Hello LanX,

I think what is really troubling you is the ambiguity between setting a symbol's slot and assigning to a symbol in Perl.

I’m not sure if I understand the distinction you’re making here, but my current understanding of a Perl alias is that it’s in some ways analogous to a smart pointer. That is, it has its own identity as a scalar value (of type “alias”), but under certain conditions it behaves “transparently” as the entity it aliases, like a dereferenced pointer. To explain what I mean: I was experimenting with various permutations of the following code:

use strict;
use warnings;
use Data::Dump;

my $x = 1;
my $y = 2;

print "x = $x, y = $y\n";
swap($x, $y);
print "x = $x, y = $y\n";

sub swap                                    # External SWAP?
{                                           # --------------
#   @_ = reverse @_;                        # NO
#   ( $_[0], $_[1] ) = ( $_[1], $_[0] );    # YES
#   @_[0, 1] = @_[1, 0];                    # YES - slice
#   splice @_, 0, 2, reverse @_;            # NO  - splice
#   splice @_, 0, 2,   ( $_[1], $_[0] );    # NO  - splice

#   @_[$#_ + 1] = 12;                       # Preserves aliasing
#   push @_, 'x';                           # Preserves aliasing
    unshift @_, 'y';                        # Preserves aliasing, but 
+changes indices

    $_[1] = 55;
    dd \@_;
}
[download]

and the output shows that following unshift @_ the element $_[1] is now an alias for the first argument.
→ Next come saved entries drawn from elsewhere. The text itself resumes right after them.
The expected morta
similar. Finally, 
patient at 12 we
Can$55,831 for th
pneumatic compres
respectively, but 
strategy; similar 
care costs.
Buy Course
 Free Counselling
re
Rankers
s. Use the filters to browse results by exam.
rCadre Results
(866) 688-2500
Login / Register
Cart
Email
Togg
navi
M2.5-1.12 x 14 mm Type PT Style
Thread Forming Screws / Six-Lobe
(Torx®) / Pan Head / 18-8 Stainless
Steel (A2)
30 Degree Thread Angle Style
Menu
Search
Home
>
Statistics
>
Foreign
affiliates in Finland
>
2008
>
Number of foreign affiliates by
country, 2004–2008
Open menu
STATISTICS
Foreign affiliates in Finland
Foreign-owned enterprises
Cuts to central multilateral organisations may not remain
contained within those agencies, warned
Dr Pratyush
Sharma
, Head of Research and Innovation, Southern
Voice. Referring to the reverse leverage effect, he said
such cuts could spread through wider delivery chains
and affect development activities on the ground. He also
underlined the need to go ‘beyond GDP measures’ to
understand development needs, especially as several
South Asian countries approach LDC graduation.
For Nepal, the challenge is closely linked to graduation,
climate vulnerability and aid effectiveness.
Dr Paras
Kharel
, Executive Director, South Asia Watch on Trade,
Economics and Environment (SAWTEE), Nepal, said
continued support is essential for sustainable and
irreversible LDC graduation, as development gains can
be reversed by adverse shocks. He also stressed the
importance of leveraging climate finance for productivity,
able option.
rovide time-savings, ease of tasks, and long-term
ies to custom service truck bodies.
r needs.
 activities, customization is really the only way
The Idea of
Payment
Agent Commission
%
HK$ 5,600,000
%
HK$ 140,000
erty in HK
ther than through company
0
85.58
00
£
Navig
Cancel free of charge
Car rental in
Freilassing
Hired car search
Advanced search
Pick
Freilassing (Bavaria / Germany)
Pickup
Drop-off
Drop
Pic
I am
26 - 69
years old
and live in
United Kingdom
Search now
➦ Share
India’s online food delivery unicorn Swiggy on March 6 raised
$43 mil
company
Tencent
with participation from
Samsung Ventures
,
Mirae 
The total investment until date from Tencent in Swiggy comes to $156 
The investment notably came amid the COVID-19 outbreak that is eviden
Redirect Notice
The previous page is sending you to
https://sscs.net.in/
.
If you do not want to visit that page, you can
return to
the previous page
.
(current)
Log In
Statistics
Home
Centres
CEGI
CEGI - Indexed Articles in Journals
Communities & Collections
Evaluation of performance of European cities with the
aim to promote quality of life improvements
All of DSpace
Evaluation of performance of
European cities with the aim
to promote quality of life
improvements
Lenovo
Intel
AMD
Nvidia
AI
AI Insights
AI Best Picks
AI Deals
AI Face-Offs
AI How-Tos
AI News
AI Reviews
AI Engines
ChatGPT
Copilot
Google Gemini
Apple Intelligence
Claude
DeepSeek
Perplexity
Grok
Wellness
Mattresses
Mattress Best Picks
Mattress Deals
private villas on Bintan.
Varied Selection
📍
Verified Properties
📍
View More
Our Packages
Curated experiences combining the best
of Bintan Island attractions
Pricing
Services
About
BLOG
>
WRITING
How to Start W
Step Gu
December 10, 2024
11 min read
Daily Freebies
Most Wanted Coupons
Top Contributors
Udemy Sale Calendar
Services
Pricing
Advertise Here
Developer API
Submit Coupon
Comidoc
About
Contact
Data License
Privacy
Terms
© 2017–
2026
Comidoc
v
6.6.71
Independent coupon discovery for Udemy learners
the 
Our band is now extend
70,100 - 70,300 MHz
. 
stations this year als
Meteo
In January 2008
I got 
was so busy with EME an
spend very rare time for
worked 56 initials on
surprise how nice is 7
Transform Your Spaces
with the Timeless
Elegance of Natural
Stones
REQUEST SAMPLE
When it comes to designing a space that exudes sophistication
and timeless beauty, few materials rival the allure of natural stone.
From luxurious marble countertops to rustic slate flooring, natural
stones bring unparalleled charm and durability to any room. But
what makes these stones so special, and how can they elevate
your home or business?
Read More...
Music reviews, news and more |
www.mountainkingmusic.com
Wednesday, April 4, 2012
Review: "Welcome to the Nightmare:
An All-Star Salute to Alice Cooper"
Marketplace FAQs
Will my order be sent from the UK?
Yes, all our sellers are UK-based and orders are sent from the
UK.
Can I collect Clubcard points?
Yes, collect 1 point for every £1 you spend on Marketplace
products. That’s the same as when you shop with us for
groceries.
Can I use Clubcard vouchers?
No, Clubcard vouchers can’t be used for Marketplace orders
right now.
So, when explaining how @_ functions in a subroutine, I would no longer say “$_[0] is an alias for the first argument,” but rather “$_[0] is initialised to a (scalar value which is an) alias for the first argument.”

And the difference in behaviour between, e.g., @_ = reverse @_ and ( $_[0], $_[1] ) = ( $_[1], $_[0] ), comes down to whether the aliases act “transparently” or ”opaquely.” When elements of @_ are accessed individually — whether singly or as part of an array slice — they behave “transparently,” but when the array @_ is assigned-to — via = or splice — its alias values are accessed “opaquely,” meaning their referents remain unaffected.

Well, that’s my current understanding, and it may be just a convoluted way of repeating your explanation in different words. Anyway, I think I now understand what’s going on a little better than I did before. :-)

Update: Fixed typo.

Thanks for the help,